A monument to a daughter's love
MARIETTA, Ga. -- Sicily Kolbeck is just like any other 13 year-old doing her homework on a Friday night.
But unlike any other 13 year-old, she's doing it in the comfort of her own home. The one she designed and built from the ground up.
"My dad was a packrat, so he had all the tools we needed," she said. "We probably needed to buy like three tools."
The little house in Marietta, all 128 square feet of it, is called La Petite Maison. It started out as a homework assignment from her teacher, who's also her mom.
"We say 'no' a lot in education to kids, and we tell them what to do and how to be and put them in a box," Suzannah Kolbeck said. "It's funny that this is a box; it's kind of ironic. But I never thought to say 'no.' She asked if she could do it and I said yes."

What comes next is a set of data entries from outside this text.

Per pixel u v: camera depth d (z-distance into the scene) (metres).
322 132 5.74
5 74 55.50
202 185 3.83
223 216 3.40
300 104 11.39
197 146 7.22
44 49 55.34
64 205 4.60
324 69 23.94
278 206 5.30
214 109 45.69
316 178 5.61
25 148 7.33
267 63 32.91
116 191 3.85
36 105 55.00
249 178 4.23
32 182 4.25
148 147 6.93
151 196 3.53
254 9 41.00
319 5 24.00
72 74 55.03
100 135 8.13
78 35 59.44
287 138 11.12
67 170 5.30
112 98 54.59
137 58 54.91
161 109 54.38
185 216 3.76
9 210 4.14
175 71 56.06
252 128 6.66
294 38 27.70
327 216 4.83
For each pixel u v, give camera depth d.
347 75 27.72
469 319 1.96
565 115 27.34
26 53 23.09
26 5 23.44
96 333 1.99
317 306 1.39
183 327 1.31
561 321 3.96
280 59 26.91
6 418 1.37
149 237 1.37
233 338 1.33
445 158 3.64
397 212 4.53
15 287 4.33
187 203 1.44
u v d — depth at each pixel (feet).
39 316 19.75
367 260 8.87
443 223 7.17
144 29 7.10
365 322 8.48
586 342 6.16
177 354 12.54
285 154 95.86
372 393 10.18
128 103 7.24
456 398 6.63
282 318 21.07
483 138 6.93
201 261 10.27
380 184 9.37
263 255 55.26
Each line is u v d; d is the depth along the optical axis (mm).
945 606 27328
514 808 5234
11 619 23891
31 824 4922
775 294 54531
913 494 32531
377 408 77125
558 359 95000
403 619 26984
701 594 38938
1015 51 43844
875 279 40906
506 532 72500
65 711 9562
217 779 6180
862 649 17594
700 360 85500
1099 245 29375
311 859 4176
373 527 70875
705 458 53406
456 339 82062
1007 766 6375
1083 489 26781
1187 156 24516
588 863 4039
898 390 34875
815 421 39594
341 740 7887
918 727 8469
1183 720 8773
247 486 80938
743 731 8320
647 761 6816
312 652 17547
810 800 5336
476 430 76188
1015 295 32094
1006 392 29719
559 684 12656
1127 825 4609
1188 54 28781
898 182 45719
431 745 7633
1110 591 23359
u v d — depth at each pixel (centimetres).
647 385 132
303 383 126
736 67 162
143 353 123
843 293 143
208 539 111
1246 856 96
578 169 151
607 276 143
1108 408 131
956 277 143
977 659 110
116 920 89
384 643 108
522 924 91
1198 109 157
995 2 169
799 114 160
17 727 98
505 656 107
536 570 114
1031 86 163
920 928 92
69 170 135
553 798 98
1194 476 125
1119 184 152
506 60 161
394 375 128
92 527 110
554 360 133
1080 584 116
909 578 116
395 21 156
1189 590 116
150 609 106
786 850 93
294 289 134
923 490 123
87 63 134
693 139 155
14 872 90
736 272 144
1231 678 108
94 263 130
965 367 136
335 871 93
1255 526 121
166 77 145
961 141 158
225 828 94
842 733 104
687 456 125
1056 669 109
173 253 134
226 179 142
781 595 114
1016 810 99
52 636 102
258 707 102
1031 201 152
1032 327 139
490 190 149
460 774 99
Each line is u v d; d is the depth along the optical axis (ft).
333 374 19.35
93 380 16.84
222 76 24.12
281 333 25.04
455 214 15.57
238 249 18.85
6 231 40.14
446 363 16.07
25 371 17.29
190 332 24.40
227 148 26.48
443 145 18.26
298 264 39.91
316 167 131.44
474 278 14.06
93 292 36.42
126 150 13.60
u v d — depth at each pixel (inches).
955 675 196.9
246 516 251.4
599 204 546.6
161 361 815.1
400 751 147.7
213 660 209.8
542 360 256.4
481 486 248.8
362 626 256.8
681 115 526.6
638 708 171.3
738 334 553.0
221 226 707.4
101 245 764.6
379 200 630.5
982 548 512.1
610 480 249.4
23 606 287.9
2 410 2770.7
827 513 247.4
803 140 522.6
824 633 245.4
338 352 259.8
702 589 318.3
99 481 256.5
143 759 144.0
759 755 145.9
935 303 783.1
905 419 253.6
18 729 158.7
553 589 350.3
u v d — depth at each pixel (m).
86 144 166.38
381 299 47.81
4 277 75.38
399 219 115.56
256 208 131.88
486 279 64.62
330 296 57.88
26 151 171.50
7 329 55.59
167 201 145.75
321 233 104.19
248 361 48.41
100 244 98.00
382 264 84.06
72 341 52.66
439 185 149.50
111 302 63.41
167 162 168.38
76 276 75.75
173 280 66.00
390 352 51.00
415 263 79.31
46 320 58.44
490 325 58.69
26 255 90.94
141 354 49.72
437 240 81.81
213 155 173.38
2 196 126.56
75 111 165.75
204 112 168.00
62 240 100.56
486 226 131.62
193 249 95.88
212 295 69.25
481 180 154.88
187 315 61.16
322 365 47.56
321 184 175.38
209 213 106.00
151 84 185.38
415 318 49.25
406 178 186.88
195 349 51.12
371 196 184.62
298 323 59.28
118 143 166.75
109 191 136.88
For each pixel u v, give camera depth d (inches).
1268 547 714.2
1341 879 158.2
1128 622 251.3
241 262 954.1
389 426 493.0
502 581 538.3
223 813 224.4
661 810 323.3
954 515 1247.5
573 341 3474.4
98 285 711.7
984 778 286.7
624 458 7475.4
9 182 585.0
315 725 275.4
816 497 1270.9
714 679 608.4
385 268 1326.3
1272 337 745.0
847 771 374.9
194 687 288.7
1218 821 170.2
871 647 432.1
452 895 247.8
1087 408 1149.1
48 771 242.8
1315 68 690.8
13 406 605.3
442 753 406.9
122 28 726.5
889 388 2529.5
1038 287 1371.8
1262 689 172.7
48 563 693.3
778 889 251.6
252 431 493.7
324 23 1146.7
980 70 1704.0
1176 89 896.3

While building the house incorporated all the scholastic elements of STEAM, science, technology, engineering, art and math, there was one more component not on the official curriculum: Love.
Love for her father Dane, who was killed just over a year ago in a car accident before the house could be finished.
"After my father passed, I realized I wasn't going to be doing it with him anymore," she said. "So I kind of continued on to show him what I could do and to kind of show him, so that he could be proud of me wherever he was."
If home is where the heart is, then her father is right here with her… in the little house in the yard that now stands as a monument to a daughter's love.
"I think I got some of his handyman qualities," she said with a grin. "I also got his very stubborn attitude to where I'm not going to stop until I finish this. So that ended up with some angrily throwing things on the ground. But I still got it finished."
The quality of the tiny is exceptional. Sicily's mother said even though nobody builds a home alone, she and Sicily did about 80-percent of it. They got help with advice and materials from friends and businesses like their local Home Depot and Dr. Roof.
Suzannah Kolbeck runs a very small private school called HoneyFern. She admits the project was ambitious, but said it was also what they needed in the wake of the tragedy.
"Kids are amazingly capable and can do anything they want to do with guidance and help," she said. "That was one part of it. The other part was it was really a reason to get up in the morning. It's kind of silly and cliché, but it's true. You know, put my feet on the floor and say well 'Siding's got to be done today." There was always something to do. Having such a life changing event at such a young age and having the whole map of your life be erased, it's sort of starting over. So that helped a lot."